## 作業指示 1
温泉めぐりの文章によると、宇奈月温泉の湯はどこから引かれていますか。
## 作業指示 2
温泉めぐりの文章のうち、「春先5月初め、雪解けの黒部渓谷へ向かうトロッコ電車から、一筋の黒いパイプが」を含む語句から始めて「歩くと、その突き当たりに「黒薙温泉」と書かれた看板。そこが一軒家の宿。」の後までを、一字も変えずに繰り返してください。

## 本文抜粋

>>>>>

湯煙の向こうに自分が見える
  (北陸・中部・四国・中国・九州編)



(富山県)宇奈月温泉 宇奈月温泉会館




(富山県)黒薙温泉

 春先5月初め、雪解けの黒部渓谷へ向かうトロッコ電車から、一筋の黒いパイプが
斜面に添って見えた。車内の案内アナウンスから、

「麓の宇奈月温泉の湯は、このパイプを通って黒薙温泉から引いているんですよ」

と説明が聞こえてきた。

「黒薙温泉、そんなに湯の沸き出す量が多いの?」

トロッコ電車を降りて、山をくりぬいたトンネルを突っ切り、深い渓谷沿いの道を
歩くと、その突き当たりに「黒薙温泉」と書かれた看板。そこが一軒家の宿。

「よくまあ、こんな険しいところに宿を建てたもんだなあ」

と、感心しきり。


雪解けの水のような透明で湯量も豊富。開け放った浴室の窓から、ごんごんと音を
立てて流れる雪解けの水音が勢い良く飛び込んでくる。

「どこからですか?」

と、山登りで立ち寄った若者に声をかけられ、

「そうですか。温泉を回っていらっしゃるのですね。それなら燕温泉に一度ぜひ入
  って見てください。良い湯ですから・・・。」

深い山懐に沸き出した湯、冬の間のっそりと積もった厚い雪の層が岩のよう。手を
のばして届くところまで迫ってくる。滝つぼに流れ落ちる轟きとともに、露天の湯に
体も心も手放しで浸かった。

「ただただ、自然とともにあるんだなあ・・・」




(富山県)小川元湯温泉 露天風呂

(石川県)山代温泉 共同浴場「山代温泉湯殿」
(石川県)山中温泉 共同浴場「菊の湯」
(石川県)珠洲温泉 見付荘




(石川県)和倉温泉 共同浴場

 能登半島の真ん中、そこに和倉温泉はある。

「いっらしゃいませ」

と、きっちり髪を結い、着物を着こなした女将さん。大きな旅館が立ち並んでいる。

駐車している車をみて、中部・関西のナンバーが多い。

「なるほど、東京からの交通の便と比べると、そうなるかなあ」

<<<<<

保存済みの項目:
>>>>>

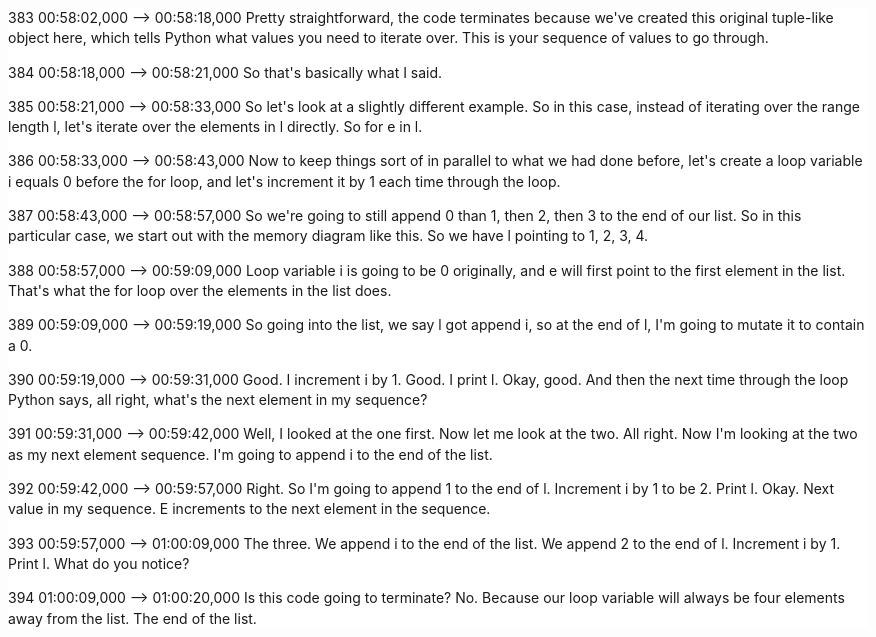 383
00:58:02,000 --> 00:58:18,000
Pretty straightforward, the code terminates because we've created this original tuple-like object here, which tells Python what values you need to iterate over. This is your sequence of values to go through.

384
00:58:18,000 --> 00:58:21,000
So that's basically what I said.

385
00:58:21,000 --> 00:58:33,000
So let's look at a slightly different example. So in this case, instead of iterating over the range length l, let's iterate over the elements in l directly. So for e in l.

386
00:58:33,000 --> 00:58:43,000
Now to keep things sort of in parallel to what we had done before, let's create a loop variable i equals 0 before the for loop, and let's increment it by 1 each time through the loop.

387
00:58:43,000 --> 00:58:57,000
So we're going to still append 0 than 1, then 2, then 3 to the end of our list. So in this particular case, we start out with the memory diagram like this. So we have l pointing to 1, 2, 3, 4.

388
00:58:57,000 --> 00:59:09,000
Loop variable i is going to be 0 originally, and e will first point to the first element in the list. That's what the for loop over the elements in the list does.

389
00:59:09,000 --> 00:59:19,000
So going into the list, we say l got append i, so at the end of l, I'm going to mutate it to contain a 0.

390
00:59:19,000 --> 00:59:31,000
Good. I increment i by 1. Good. I print l. Okay, good. And then the next time through the loop Python says, all right, what's the next element in my sequence?

391
00:59:31,000 --> 00:59:42,000
Well, I looked at the one first. Now let me look at the two. All right. Now I'm looking at the two as my next element sequence. I'm going to append i to the end of the list.

392
00:59:42,000 --> 00:59:57,000
Right. So I'm going to append 1 to the end of l. Increment i by 1 to be 2. Print l. Okay. Next value in my sequence. E increments to the next element in the sequence.

393
00:59:57,000 --> 01:00:09,000
The three. We append i to the end of the list. We append 2 to the end of l. Increment i by 1. Print l. What do you notice?

394
01:00:09,000 --> 01:00:20,000
Is this code going to terminate? No. Because our loop variable will always be four elements away from the list. The end of the list.

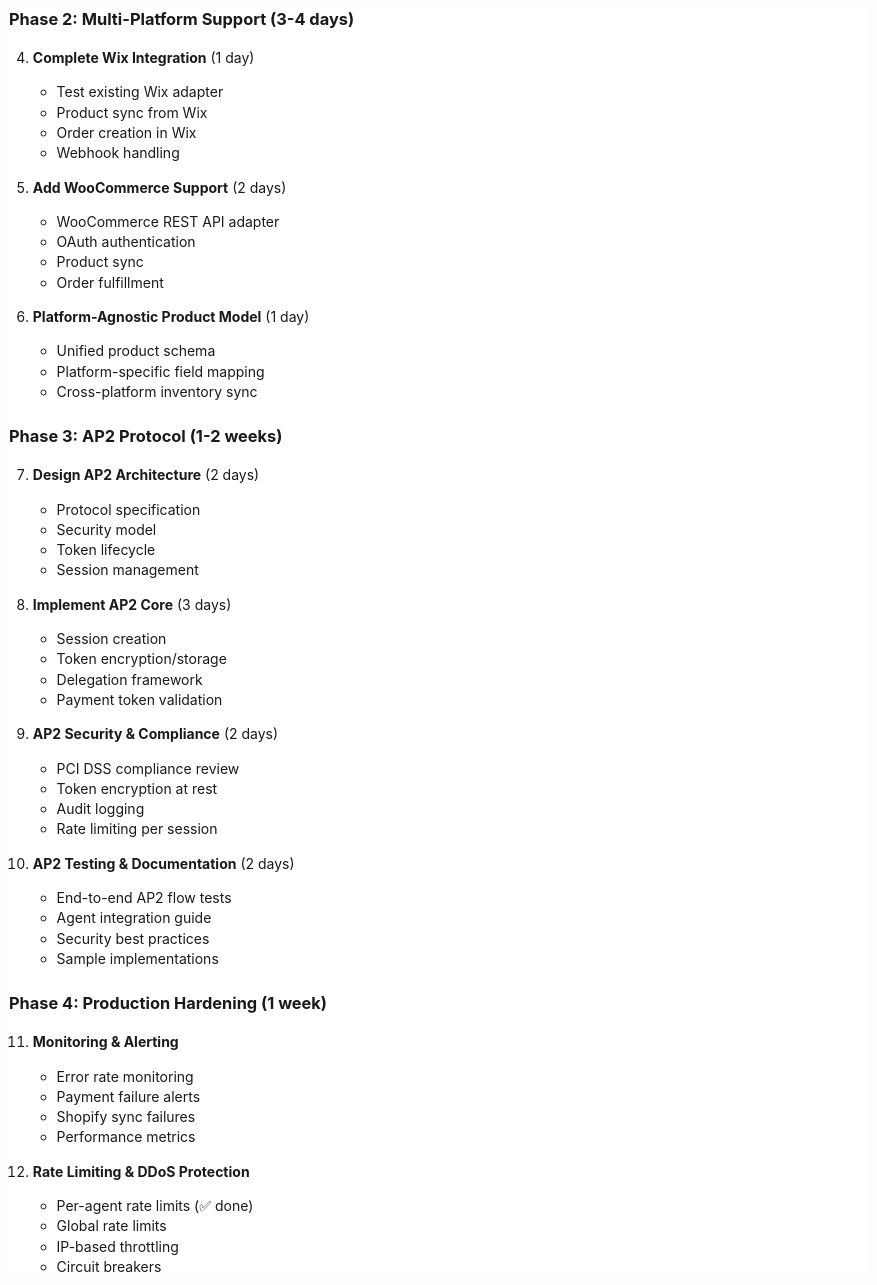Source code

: ### Phase 2: Multi-Platform Support (3-4 days)
4. **Complete Wix Integration** (1 day)
   - Test existing Wix adapter
   - Product sync from Wix
   - Order creation in Wix
   - Webhook handling

5. **Add WooCommerce Support** (2 days)
   - WooCommerce REST API adapter
   - OAuth authentication
   - Product sync
   - Order fulfillment

6. **Platform-Agnostic Product Model** (1 day)
   - Unified product schema
   - Platform-specific field mapping
   - Cross-platform inventory sync

### Phase 3: AP2 Protocol (1-2 weeks)
7. **Design AP2 Architecture** (2 days)
   - Protocol specification
   - Security model
   - Token lifecycle
   - Session management

8. **Implement AP2 Core** (3 days)
   - Session creation
   - Token encryption/storage
   - Delegation framework
   - Payment token validation

9. **AP2 Security & Compliance** (2 days)
   - PCI DSS compliance review
   - Token encryption at rest
   - Audit logging
   - Rate limiting per session

10. **AP2 Testing & Documentation** (2 days)
    - End-to-end AP2 flow tests
    - Agent integration guide
    - Security best practices
    - Sample implementations

### Phase 4: Production Hardening (1 week)
11. **Monitoring & Alerting**
    - Error rate monitoring
    - Payment failure alerts
    - Shopify sync failures
    - Performance metrics

12. **Rate Limiting & DDoS Protection**
    - Per-agent rate limits (✅ done)
    - Global rate limits
    - IP-based throttling
    - Circuit breakers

<<<<<

## 解答 1
黒薙温泉から、パイプを通って引かれています。

## 解答 2
春先5月初め、雪解けの黒部渓谷へ向かうトロッコ電車から、一筋の黒いパイプが
斜面に添って見えた。車内の案内アナウンスから、

「麓の宇奈月温泉の湯は、このパイプを通って黒薙温泉から引いているんですよ」

と説明が聞こえてきた。

「黒薙温泉、そんなに湯の沸き出す量が多いの?」

トロッコ電車を降りて、山をくりぬいたトンネルを突っ切り、深い渓谷沿いの道を
歩くと、その突き当たりに「黒薙温泉」と書かれた看板。そこが一軒家の宿。